STATED EXERCISE 1 ▸ Check each statement against the thread about renting an RV: (a) the rental price mentioned is $120 per night, (b) deagol has taken an RV out in winter before, (c) Argo says all-season RVs come with tank and line heaters. Answer yes or no for each and quote the words that settle it.
STATED EXERCISE 2 ▸ Write the next post in the thread about renting an RV, following on from its last post.
━━━━━ TEXT PASSAGE
# Renting RV for multi-resort trip



## WasabiCanuck (Apr 29, 2015)

I have been thinking of different ways for my family to enjoy a multi-resort snowboard trip. I thought maybe renting a motorhome would be more fun and possibly cheaper than staying hotels. I could rent one from Canadream in Calgary or Vancouver for $120/per night. That sounds pretty good. They have suggested winter itinerary ski trips on their website. I could hit 5 resorts over a week or 2. I know winter rving is not ideal but it could be a fun family vacation (Clark Griswold style).

Just wondering if anyone else has thought of doing this or has done it. Please let me know your thoughts/advice.


----------



## deagol (Mar 26, 2014)

I have not done this, but wonder about how the RV's plumbing system would handle the cold.. there might be ways of dealing with it but I know that you have to winterize RV's by using RV antifreeze in the tanks and pipes the are exposed to outside temperatures.

Would be interesting to know what people do to prepare for the temps... I am sure people have methods.


----------



## WasabiCanuck (Apr 29, 2015)

deagol said:


> I have not done this, but wonder about how the RV's plumbing system would handle the cold.. there might be ways of dealing with it but I know that you have to winterize RV's by using RV antifreeze in the tanks and pipes the are exposed to outside temperatures.
> 
> Would be interesting to know what people do to prepare for the temps... I am sure people have methods.


You are right. Not as easy as summer to do, but if they rent them in winter and have suggested ski trip itineraries they must have them prepared for cold. I'm sure it makes shower, toilet, cooking more difficult but it can be done.


----------



## Argo (Feb 25, 2010)

They have all seasons RV's that have tank and line heaters on them.
━━━━━━━━━━
━━━━━ MATERIAL PROVIDED
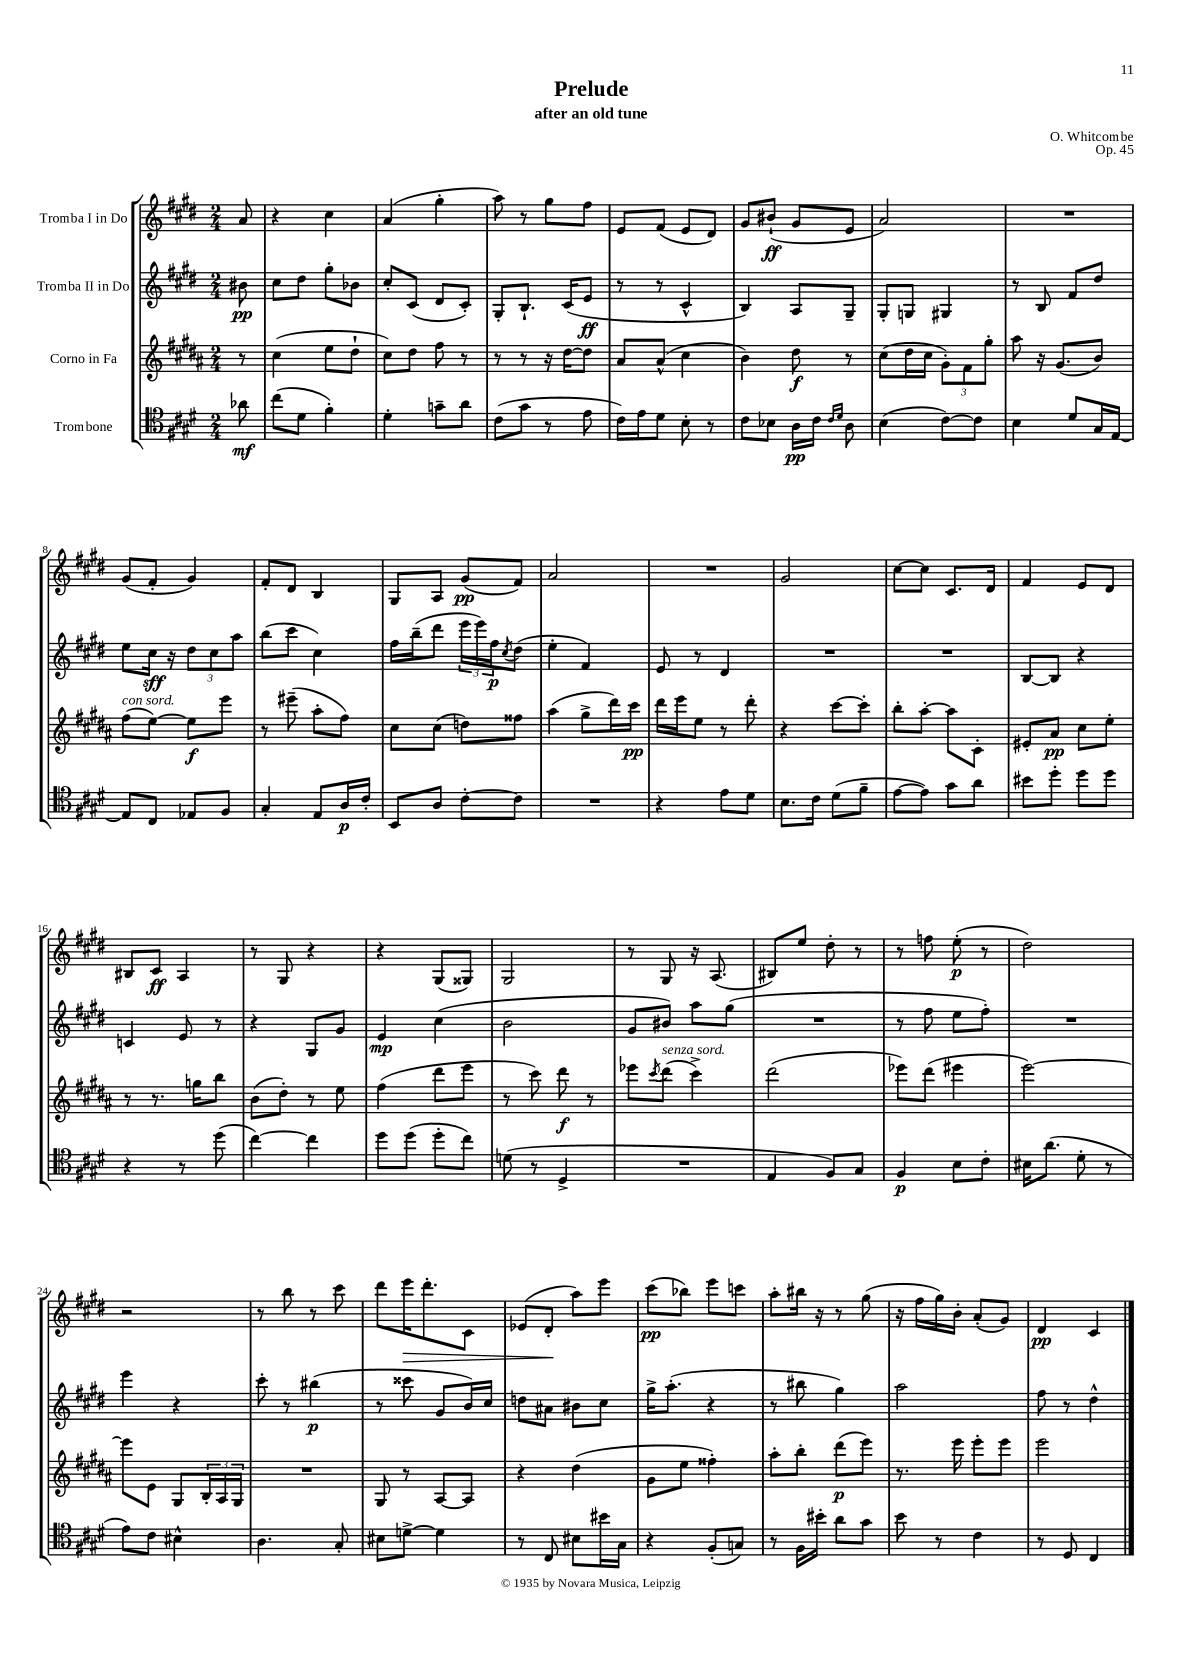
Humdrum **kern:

**kern	**kern	**kern	**kern
*staff4	*staff3	*staff2	*staff1
*clefC4	*clefG2	*clefG2	*clefG2
*k[f#c#g#d#]	*k[f#c#g#d#a#]	*k[f#c#g#d#]	*k[f#c#g#d#]
*M2/4	*M2/4	*M2/4	*M2/4
8a-	8r	8b#	8a
=	=	=	=
(8cc#	(4cc#	8cc#	4r
8d#	.	8dd#	.
4f#')	8ee	8gg#'	4cc#
.	8dd#`	8b-	.
=	=	=	=
4d#'	8cc#)	8cc#'	(4a
.	8dd#	(8c#	.
8g~	8ff#	8d#	4gg#'
8a	8r	8c#')	.
=	=	=	=
(8c#	8r	8G#'	8aa)
8g#	8r	8.B`	8r
8r	16r	.	8gg#
.	[16dd#	(16c#	.
8e	8dd#]	8e	8ff#
=	=	=	=
16c#)	8a#	8r	8e
16e	.	.	.
8d#	(8a#^^	8r	(8f#
8B'	4cc#	4c#^^	8e
8r	.	.	8d#)
=	=	=	=
8c#	4b)	4B)	8g#
8B-	.	.	(8b#`
16A	8dd#	8A	8g#
16c#	.	.	.
16qqc#	.	.	.
16qqd#	.	.	.
8A	8r	8G#~	8e
=	=	=	=
(4B	(8cc#	8G#'	2a)
.	16dd#	8G	.
.	16cc#	.	.
[8c#)	12g#')	4G#	.
.	12f#	.	.
8c#]	.	.	.
.	12gg#'	.	.
=	=	=	=
4B	8aa#	8r	2r
.	16r	8B	.
.	(8.g#	.	.
8d#	.	8f#	.
16G#	8b)	8dd#	.
[16E	.	.	.
=	=	=	=
8E]	(8ff#	8ee	(8g#
8C#	[8ee)	16cc#	8f#'
.	.	16r	.
8E-	8ee]	12dd#	4g#)
.	.	12cc#	.
8F#	8eee	.	.
.	.	12aa	.
=	=	=	=
4G#'	8r	(8bb	8f#'
.	(8eee#~	8ccc#	8d#
8E	8aa#'	4cc#)	4B
16A	8ff#)	.	.
16c#'	.	.	.
=	=	=	=
8BB	8cc#	16ff#	8G#
.	.	(16bb~	.
8A	(8cc#	8ddd#	8A
[8c#'	8dd)	24eee	(8g#
.	.	24eee)	.
.	.	24ff#	.
.	.	8qcc#	.
8c#]	8ff##	(8dd#	8f#)
=	=	=	=
2r	(4aa#	4ee'	2a
.	8gg#^	4f#)	.
.	16ddd#)	.	.
.	16ccc#	.	.
=	=	=	=
4r	16ddd#	8e	2r
.	16eee	.	.
.	8ee	8r	.
8e	8r	4d#	.
8d#	8ddd#'	.	.
=	=	=	=
8.B	4r	2r	2g#
16c#	.	.	.
(8d#	[8ccc#	.	.
8f#~	8ccc#']	.	.
=	=	=	=
[8e	8bb'	2r	[8cc#
8e])	[8aa#'	.	8cc#]
8g#	8aa#]	.	8.c#
8a	8c#'	.	.
.	.	.	16d#
=	=	=	=
8b#	8e#'	[8B	4f#
8dd#'	8a#	8B]	.
8dd#	8cc#	4r	8e
8dd#	8ee'	.	8d#
=	=	=	=
4r	8r	4c	8B#
.	8.r	.	8c#
8r	.	8e	4A
.	16gg	.	.
(8dd#	8bb	8r	.
=	=	=	=
[4cc#)	(8b	4r	8r
.	8dd#')	.	8G#
4cc#]	8r	8G#	4r
.	8ee	8g#	.
=	=	=	=
8dd#	(4ff#	4e	4r
(8dd#	.	.	.
8dd#'	8ddd#	(4cc#	(8G#
8cc#)	8eee	.	8G##)
=	=	=	=
(8d	8r	2b	2G#
8r	8ccc#)	.	.
4D#^	8ddd#	.	.
.	8r	.	.
=	=	=	=
2r	8eee-	8g#	8r
.	8qccc#	.	.
.	(8ddd#	8b#)	8G#
.	4ccc#^)	8aa	16r
.	.	.	(8.A
.	.	(8gg#	.
=	=	=	=
4E	(2ddd#	2r	8B#)
.	.	.	8ee
8F#)	.	.	8dd#'
8G#	.	.	8r
=	=	=	=
4F#	8eee-)	8r	8r
.	(8ddd#	8ff#	8ff
8B	4eee#	8ee	(8ee'
8c#'	.	8ff#')	8r
=	=	=	=
16B#	[2eee)	2r	2dd#)
(8.a	.	.	.
8d#'	.	.	.
8r	.	.	.
=	=	=	=
8e)	8eee]	4eee	2r
8c#	8e	.	.
4B#^^	8G#	4r	.
.	24B'	.	.
.	24A#	.	.
.	24G#	.	.
=	=	=	=
4.A	2r	8ccc#'	8r
.	.	8r	8bb
.	.	(4bb#	8r
8G#'	.	.	8ccc#
=	=	=	=
8B#	8G#	8r	8ddd#
[8d^	8r	8ccc##	16eee
.	.	.	8.ddd#'
4d]	[8A#	8g#	.
.	8A#]	16b)	8c#
.	.	16cc#	.
=	=	=	=
8r	4r	8dd	(8e-
8C#	.	8a#	8d#'
8B#	(4dd#	8b#	8aa)
16b#	.	8cc#	8eee
16G#	.	.	.
=	=	=	=
4r	8g#	16gg#^	(8ccc#
.	.	(8.aa'	.
.	8ee	.	8bb-)
(8F#'	4ff##')	4r	8eee
8G)	.	.	8ccc
=	=	=	=
8r	8aa#'	8r	8aa'
16F#	8bb'	8bb#	16bb#
16b#'	.	.	16r
8a	(8ddd#	4gg#)	8r
8g#	8eee)	.	(8gg#
=	=	=	=
8b	8.r	2aa	16r
.	.	.	16ff#
8r	.	.	16gg#)
.	16eee	.	16b'
4c#	8eee'	.	(8a'
.	8eee	.	8g#)
=	=	=	=
8r	2eee	8ff#	4d#
8D#	.	8r	.
4C#	.	4dd#^^	4c#
==	==	==	==
*-	*-	*-	*-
━━━━━━━━━━
REPLY 1 ▸
(a) Yes: "I could rent one from Canadream in Calgary or Vancouver for $120/per night."
(b) No: "I have not done this"
(c) Yes: "They have all seasons RV's that have tank and line heaters on them."

REPLY 2 ▸
----------



## deagol (Mar 26, 2014)

Argo said:


> They have all seasons RV's that have tank and line heaters on them.


Interesting..

We have a small trailer and while I have thought about taking it out in winter, I never have. I thought about maybe just putting in some antifreeze into the takes/pipes...

Pulling a trailer in the snow is stressful, I have done it before and it's not fun. Interesting to see how people make this work, though..


----------



## ryannorthcott (Dec 17, 2010)

Fuck yea I've done that a couple times with the family when I was a kid. It's a fun way to go. And yes they have winter-ready RVs of course available. Just gotta find out where to camp and where to park it at the hill and you should be set.


----------



## mojo maestro (Jan 6, 2009)

Had a 31' class C for a few years. I say do it!!! Pay extra for insurance or check your insurance policies. Don't be in a hurry driving. Drive in the best conditions possible. Chains if shitty conditions and you have to drive. Stocked full of food and supplies. You're makin' memories that last a lifetime. Oh....and a couple shovels......for digging out of the parking lot.


----------



## WasabiCanuck (Apr 29, 2015)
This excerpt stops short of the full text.